IL PETROLIO VERSO LA PENSIONE LE MAJOR INVESTONO NEL VENTO
L’annuncio di Bp, che ha investito un miliardo nell’eolico di Stato norvegese e vuole dimezzare la produzione fossile, ha sconvolto un mondo ancora abituato a orientarsi su nuovi giacimenti. Nella stessa direzione si muovono anche Shell e Saipem. Il nodo delle infrastrutture per la condivisione digitale nel nostro Paese
Nulla sarà più come prima. In base all’energy Outlook di Bp, uscito con sei mesi di ritardo proprio per includere gli effetti della pandemia sullo scenario energetico mondiale, i consumi globali di petrolio hanno già raggiunto il loro picco e non riprenderanno a salire dopo la fine di questa crisi. Anzi, sono destinati a calare e potrebbero dimezzarsi da qui al 2040, tornando ai livelli di 50 anni fa, secondo l’analisi di Carbon Brief sui dati forniti da Bp. È probabile che anche il braccio energetico dell’ocse, l’international Energy Agency, raggiunga conclusioni analoghe nell’outlook in uscita domani. Con un crollo della domanda di energia primaria del 6%, sei volte più ampio del calo imputato alla crisi del 2008, il 2020 potrebbe così passare alla storia come l’anno della svolta, anche se nel 2021 è atteso un rimbalzo importante rispetto alla caduta di quest’anno, dovuta ai blocchi della produzione un po’ in tutto il mondo.
Il rimbalzo
Il rimbalzo, però, potrebbe non essere così marcato da farci tornare ai 100 milioni di barili di petrolio al giorno consumati nel 2019. La parabola dell’oro nero, che sembrava destinato a crescere ancora per decenni e invece ora potrebbe avere già scollinato, coincide specularmente con quella delle fonti rinnovabili, che negli ultimi anni hanno preso l’abbrivio e nei prossimi potrebbero decollare, sull’onda dell’elettrificazione di tutti i settori, compresi i trasporti e la climatizzazione domestica, ultimi bastioni delle fonti fossili. Si vede dal flusso crescente degli investimenti mondiali importante quasi quanto l’estrazione di idrocarburi, e su cui ha recentemente siglato un accordo in Adriatico. Perfino l’unione petrolifera italiana ha appena cambiato nome in Unem e sfoggia lo slogan «per decarbonizzare davvero!». Goldman Sachs stima che lo sforzo raggiungerà i 16 mila miliardi di dollari di investimenti complessivi in questo decennio, portando a un salto di qualità infrastrutturale analogo a quello che ha sospinto l’ascesa dei Brics negli ultimi vent’anni.
La gara
Tutto sta a vedere chi riuscirà a conquistare posizioni di leadership in questa gara a ridurre i consumi di fonti fossili, che nel 2019 hanno prodotto ancora i quattro quinti dell’energia utilizzata per alimentare l’economia mondiale. L’impegno della Cina ad azzerare le sue emissioni nette entro il 2060, il Green New Deal dell’ue e il programma di energia pulita da 2 mila miliardi di dollari proposto dal candidato democratico Joe Biden porteranno, se vincesse, le tre maggiori economie a remare nella stessa direzione.

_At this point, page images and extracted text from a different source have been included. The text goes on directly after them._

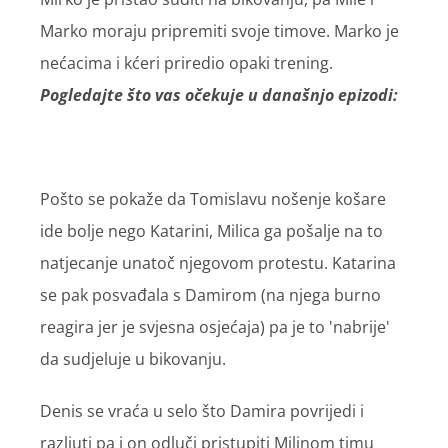
Marko moraju pripremiti svoje timove. Marko je
nećacima i kćeri priredio opaki trening.
Pogledajte što vas očekuje u današnjo epizodi:
Pošto se pokaže da Tomislavu nošenje košare
ide bolje nego Katarini, Milica ga pošalje na to
natjecanje unatoč njegovom protestu. Katarina
se pak posvađala s Damirom (na njega burno
reagira jer je svjesna osjećaja) pa je to 'nabrije'
da sudjeluje u bikovanju.
Denis se vraća u selo što Damira povrijedi i
razljuti pa i on odluči pristupiti Milinom timu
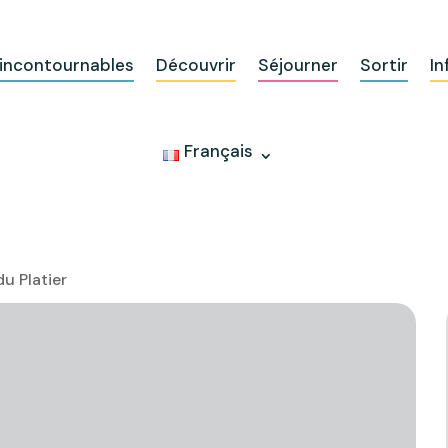
 incontournables
Découvrir
Séjourner
Sortir
In
Français
u Platier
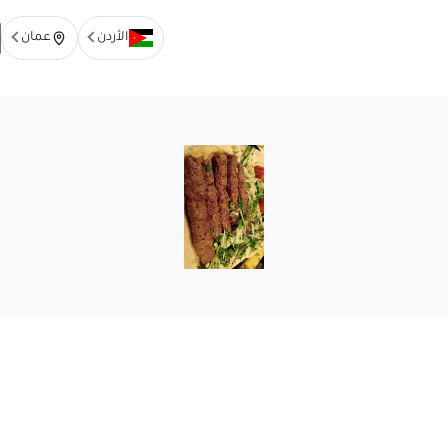
الأردن
عمان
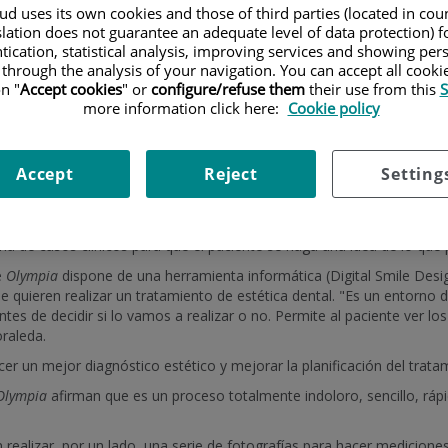
archa la Unidad de Tratamiento de Estética Dental.
d uses its own cookies and those of third parties (located in co
slation does not guarantee an adequate level of data protection) f
y Rosario Miñarro Molina, odontólogos especialistas en estética de
tication, statistical analysis, improving services and showing per
 through the analysis of your navigation. You can accept all cooki
 de una clínica dental moderna es doble. Los dientes de nuestros pac
n "
Accept cookies
" or
configure/refuse them
their use from this
S
more information click here:
Cookie policy
soluciona los problemas relacionados con la armonía de una boca sana
tegración global del diente en el marco de la sonrisa, cara y las partic
Accept
Reject
Setting
xplica el doctor Fernando Moraleda, el camino hacia una nueva sonr
por los gustos, la forma y el color que nuestro paciente quiere para
 explicamos los tipos de materiales y las distintas técnicas con la
ería de casos clínicos para que el paciente se haga una idea de lo que 
e
Olympia
dispone de una herramienta informática (Digital Smile Design
e quieren realizar un tratamiento de estética dental. "Es un entorno di
ntes de decidir si lo vamos a realizar o no. Permite al paciente ver l
raleda.
r un mejor diagnóstico estético y mejorar la planificación del trata
Olympia
afirman que es un proceso totalmente indoloro, sencillo, rápid
realizar, por un lado, una serie de fotografías para hacer mediciones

Per partecipare a questa corsa saranno essenziali gli investimenti nell’innovazione energetica. «Le grandi direttrici di transizione verso la mobilità elettrica, la generazione distribuita da rinnovabili, la digitalizzazione dell’energia, le tecnologie di accumulo e di sfruttamento dell’idrogeno sono tutti segni di un passaggio verso nuove modalità d’interpretare l’energia», spiega Davide Chiaroni, dell’energy & Strategy Group del Politecnico di Milano.